My place of work (library) has recently set up a reading group for children. So far we have 10 girls aged 9-12. At the second meeting they took a copy of Ghost Writer by Julia Jarman which is a standalone title.
My review: I chose this title as the group had asked for a 'spooky' read and by luck on my part is was also relevant for National Anti-Bullying week.
Frankie Ruggles is a bright lad who happens to be dyslexic and he has not been given the support at school that he needs and consequently has moved school countless times until he arrives at St. Olafs in a small town.
He soon settles in there and makes friends but the room his class has their lessons in is said to be haunted and as the ghost is seeking Frankie out. Not only does Frankie have to work out what the ghost is trying to tell him but he has to contend with a bullying, unsympathetic teacher called Miss Bulpit.
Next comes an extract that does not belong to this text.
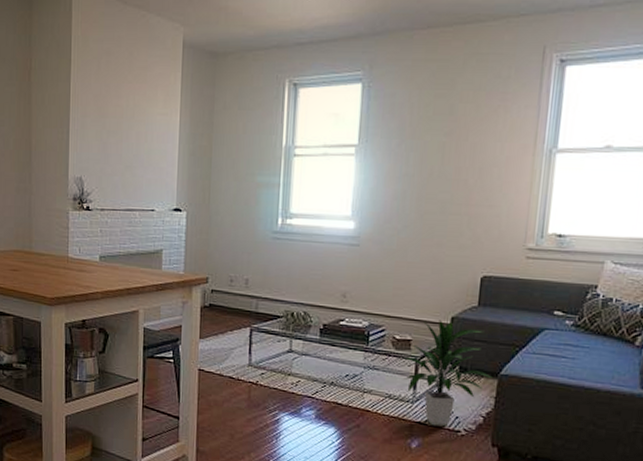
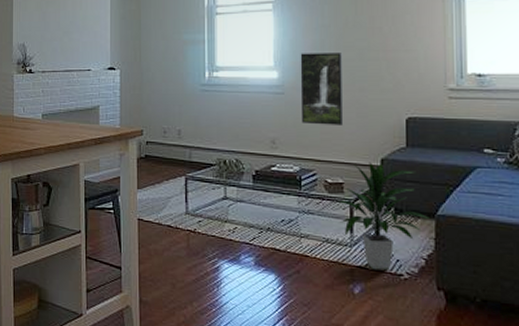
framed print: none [375,203,423,281] -> present [300,53,342,125]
The children should love the ghost-y side to this story but I was fascinated by the descriptions of Frankie's dyslexia and how the letters rearrange themselves before his eyes and how his visual imagination conjures up pictures when someone says a phrase eg skeletons in the closet - he actually sees the bones in his mind's eye. Ghost Writer has really brought home to me how difficult reading and writing can be if you are dyslexic.
Now what did the children think?
I think I underestimated how scary this book was for the age group who were reading it. Several of them stopped when a dead body was found. If you've read it you'll know what I mean! I think it was a bit too grim for them. Though my library classed it in the 7-12 section, perhaps it's more suitable for teenagers. I definitely enjoyed it more than they did.